PROVIDED MATERIAL START

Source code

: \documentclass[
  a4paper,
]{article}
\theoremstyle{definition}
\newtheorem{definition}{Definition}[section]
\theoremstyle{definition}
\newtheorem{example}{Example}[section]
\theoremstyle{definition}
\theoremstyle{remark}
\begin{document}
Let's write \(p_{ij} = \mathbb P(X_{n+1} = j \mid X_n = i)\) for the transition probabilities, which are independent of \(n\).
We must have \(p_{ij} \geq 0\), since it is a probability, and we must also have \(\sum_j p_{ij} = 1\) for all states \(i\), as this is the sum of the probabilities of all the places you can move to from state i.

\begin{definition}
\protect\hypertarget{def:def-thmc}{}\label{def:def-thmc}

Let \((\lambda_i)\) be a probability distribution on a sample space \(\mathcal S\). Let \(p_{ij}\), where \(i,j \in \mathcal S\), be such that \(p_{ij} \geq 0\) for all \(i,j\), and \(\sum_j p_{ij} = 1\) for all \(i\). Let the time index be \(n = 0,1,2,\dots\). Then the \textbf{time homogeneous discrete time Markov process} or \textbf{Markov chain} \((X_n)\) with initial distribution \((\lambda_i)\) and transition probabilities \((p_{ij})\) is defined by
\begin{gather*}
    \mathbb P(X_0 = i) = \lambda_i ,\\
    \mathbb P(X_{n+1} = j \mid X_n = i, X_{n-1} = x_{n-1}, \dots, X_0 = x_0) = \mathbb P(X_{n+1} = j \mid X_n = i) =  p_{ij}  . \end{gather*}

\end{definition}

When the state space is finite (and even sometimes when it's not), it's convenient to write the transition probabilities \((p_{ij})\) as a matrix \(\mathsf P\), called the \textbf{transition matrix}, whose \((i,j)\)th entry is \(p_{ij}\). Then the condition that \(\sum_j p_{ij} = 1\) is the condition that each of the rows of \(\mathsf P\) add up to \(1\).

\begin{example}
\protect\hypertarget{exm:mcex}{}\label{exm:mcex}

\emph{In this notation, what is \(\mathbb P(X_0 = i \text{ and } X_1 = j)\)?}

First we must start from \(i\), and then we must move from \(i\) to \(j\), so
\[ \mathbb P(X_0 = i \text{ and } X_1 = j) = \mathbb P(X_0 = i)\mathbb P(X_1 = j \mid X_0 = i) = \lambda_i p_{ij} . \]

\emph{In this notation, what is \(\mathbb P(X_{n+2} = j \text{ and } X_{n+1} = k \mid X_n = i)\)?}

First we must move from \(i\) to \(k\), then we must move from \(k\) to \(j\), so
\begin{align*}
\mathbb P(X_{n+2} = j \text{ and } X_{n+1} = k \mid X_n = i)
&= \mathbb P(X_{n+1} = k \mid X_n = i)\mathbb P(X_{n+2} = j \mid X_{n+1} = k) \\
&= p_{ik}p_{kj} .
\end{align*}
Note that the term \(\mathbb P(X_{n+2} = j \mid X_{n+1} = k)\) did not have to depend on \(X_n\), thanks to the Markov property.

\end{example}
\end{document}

PROVIDED MATERIAL END

HOW TO COMPLETE THIS TASK: Wherever the string "emph" appears in the records, copy the whole line.

WRITTEN ANSWER:
\emph{In this notation, what is \(\mathbb P(X_0 = i \text{ and } X_1 = j)\)?}
\emph{In this notation, what is \(\mathbb P(X_{n+2} = j \text{ and } X_{n+1} = k \mid X_n = i)\)?}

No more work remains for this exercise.